4. Er dienen minimaal 2 afzonderlijke en zelfstandige bedrijven gevestigd te zijn in één bedrijfsverzamelgebouw.
5. Er dient op eigen terrein te worden voldaan aan de parkeernormering op basis van de CROW normering met betrekking tot bedrijfsverzamelgebouwen.
6. Door/vanwege de realisatie van een bedrijfsverzamelgebouw mag geen verkeersonveilige situatie ontstaan.
7. Opslag buiten het pand is niet toegestaan.
8. Verkoop van bedrijfsgerelateerde detailhandelsproducten aan bezoekers is toegestaan als ondergeschikte nevenactiviteit, mits deze beperkt is tot maximaal 10% van de totale bedrijfsomzet en het bedrijf met deze activiteit in haar eigen parkeerbehoefte kan blijven voorzien. Ingeval de situatie daartoe aanleiding geeft kan het college een hogere parkeernorm opleggen in verband met toename van de parkeerdruk als gevolg van de detailhandel, ook na afgifte van de vergunning.
Ten behoeve van het aanwenden van het perceel/pand voor unitbouw gelden de volgende voorschriften.
1. Aanvragen voor unitbouw worden alleen in zijn geheel in behandeling genomen en niet voor units afzonderlijk.
2. De unitbouw dient te voldoen aan het Bouwbesluit en de Bouwverordening.
3. Per unit mag slechts 1beroep/bedrijf worden uitgevoerd en worden gevestigd.

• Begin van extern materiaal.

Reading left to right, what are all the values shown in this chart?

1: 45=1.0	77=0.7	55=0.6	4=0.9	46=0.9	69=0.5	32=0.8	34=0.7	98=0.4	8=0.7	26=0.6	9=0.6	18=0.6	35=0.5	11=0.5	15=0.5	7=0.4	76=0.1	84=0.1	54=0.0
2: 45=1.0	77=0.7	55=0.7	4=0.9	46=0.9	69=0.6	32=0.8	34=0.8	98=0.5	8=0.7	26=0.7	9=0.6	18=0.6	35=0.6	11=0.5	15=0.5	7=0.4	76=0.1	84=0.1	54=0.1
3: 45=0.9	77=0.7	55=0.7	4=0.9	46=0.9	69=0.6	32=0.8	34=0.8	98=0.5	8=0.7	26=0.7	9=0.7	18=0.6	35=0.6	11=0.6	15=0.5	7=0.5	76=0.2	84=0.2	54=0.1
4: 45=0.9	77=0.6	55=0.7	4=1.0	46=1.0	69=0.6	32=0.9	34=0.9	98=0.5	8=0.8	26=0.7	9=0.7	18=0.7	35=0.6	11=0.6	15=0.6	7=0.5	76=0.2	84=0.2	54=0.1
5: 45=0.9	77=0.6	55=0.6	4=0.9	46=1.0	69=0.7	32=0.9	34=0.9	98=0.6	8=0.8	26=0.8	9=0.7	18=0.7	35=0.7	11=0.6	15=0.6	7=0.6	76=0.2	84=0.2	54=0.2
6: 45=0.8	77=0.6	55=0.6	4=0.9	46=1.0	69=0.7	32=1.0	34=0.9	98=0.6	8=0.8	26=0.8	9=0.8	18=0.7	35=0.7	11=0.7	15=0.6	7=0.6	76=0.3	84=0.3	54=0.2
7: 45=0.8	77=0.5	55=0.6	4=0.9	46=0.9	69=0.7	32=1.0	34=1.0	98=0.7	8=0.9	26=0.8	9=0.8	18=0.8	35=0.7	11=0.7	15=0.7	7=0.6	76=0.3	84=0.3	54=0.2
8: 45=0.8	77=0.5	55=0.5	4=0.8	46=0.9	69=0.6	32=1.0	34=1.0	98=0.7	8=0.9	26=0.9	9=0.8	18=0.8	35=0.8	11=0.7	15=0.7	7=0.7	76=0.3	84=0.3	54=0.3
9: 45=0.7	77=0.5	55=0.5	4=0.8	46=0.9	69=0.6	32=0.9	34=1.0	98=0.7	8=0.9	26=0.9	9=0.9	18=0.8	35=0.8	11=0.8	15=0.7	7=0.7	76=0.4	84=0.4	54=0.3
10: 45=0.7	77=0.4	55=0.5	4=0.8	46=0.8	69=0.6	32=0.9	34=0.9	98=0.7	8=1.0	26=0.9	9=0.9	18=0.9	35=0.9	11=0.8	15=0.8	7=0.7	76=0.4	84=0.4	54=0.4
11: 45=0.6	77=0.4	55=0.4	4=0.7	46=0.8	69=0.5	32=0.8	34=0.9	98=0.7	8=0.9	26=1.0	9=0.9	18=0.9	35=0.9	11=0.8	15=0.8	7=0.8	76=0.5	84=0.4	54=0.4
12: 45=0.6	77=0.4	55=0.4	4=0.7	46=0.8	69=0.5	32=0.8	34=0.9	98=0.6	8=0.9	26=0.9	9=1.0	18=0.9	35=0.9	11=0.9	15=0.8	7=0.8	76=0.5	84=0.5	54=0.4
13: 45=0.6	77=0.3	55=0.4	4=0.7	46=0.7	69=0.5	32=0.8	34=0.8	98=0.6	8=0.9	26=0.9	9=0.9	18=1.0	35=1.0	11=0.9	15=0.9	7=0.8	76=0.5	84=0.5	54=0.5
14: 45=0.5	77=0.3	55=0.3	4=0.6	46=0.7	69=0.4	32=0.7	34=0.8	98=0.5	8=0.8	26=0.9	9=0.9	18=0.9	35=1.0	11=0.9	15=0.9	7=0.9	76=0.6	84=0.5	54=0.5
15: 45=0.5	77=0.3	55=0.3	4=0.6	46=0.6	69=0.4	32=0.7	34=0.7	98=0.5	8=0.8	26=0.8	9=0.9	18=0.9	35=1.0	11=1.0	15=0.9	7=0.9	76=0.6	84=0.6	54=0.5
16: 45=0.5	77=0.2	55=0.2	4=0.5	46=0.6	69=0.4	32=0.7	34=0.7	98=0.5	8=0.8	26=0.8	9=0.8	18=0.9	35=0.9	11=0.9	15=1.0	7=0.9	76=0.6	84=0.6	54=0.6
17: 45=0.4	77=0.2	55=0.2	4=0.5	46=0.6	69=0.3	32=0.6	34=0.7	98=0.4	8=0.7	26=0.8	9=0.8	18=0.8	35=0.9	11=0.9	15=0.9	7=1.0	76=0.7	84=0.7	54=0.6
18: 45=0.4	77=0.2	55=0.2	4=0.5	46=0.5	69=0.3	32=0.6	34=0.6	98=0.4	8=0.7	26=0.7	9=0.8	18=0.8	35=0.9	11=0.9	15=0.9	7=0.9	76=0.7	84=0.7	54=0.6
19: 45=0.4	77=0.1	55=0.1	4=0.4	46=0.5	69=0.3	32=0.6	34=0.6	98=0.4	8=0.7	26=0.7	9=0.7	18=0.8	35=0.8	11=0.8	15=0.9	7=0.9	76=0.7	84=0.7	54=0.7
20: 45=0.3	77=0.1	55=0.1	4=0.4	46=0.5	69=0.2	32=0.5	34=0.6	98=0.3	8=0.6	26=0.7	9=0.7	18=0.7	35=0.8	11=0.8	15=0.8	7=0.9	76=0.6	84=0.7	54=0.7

4. De units hebben een minimale bedrijfsvloeroppervlakte (bvo) op de begane grond van 200m2. Eventuele extra m2 op de eerste verdieping mogen slechts worden gebruikt door de eigenaar/gebruiker van de begane grondvloeroppervlakte van het betreffende perceel (verticaal is slechts 1 eigenaar/gebruiker toegestaan).
5. Het aantal brandcompartimenten overschrijdt het in de omgevingsvergunningsaanvraag aangegeven compartimenten niet.
6. Het gebruik past qua aard, omvang en ruimtelijke uitstraling (naar het oordeel van het college van burgemeester en wethouders) in de omgeving en mag niet leiden tot een onevenredige aantasting van het gebied en indien van toepassing het woon- en leefklimaat.
7. Het is niet toegestaan meer dan 3 units aaneen te realiseren.
8. Er dient op eigen terrein te worden voldaan aan de parkeernormering uit de dan vigerende nota parkeren waarbij de normering per unit wordt bepaald.
9. Door/vanwege de realisatie van een unitbouw mag geen verkeersonveilige situatie ontstaan.
10. Opslag buiten het pand is niet toegestaan.
11. Verkoop van bedrijfsgerelateerde detailhandelsproducten aan bezoekers is toegestaan als ondergeschikte nevenactiviteit, mits deze beperkt is tot maximaal 10% van de totale bedrijfsomzet en het bedrijf met deze activiteit in haar eigen parkeerbehoefte kan blijven voorzien. Ingeval de situatie daartoe aanleiding geeft kan het college een hogere parkeernorm opleggen in verband met toename van de parkeerdruk als gevolg van de detailhandel, ook na afgifte van de vergunning.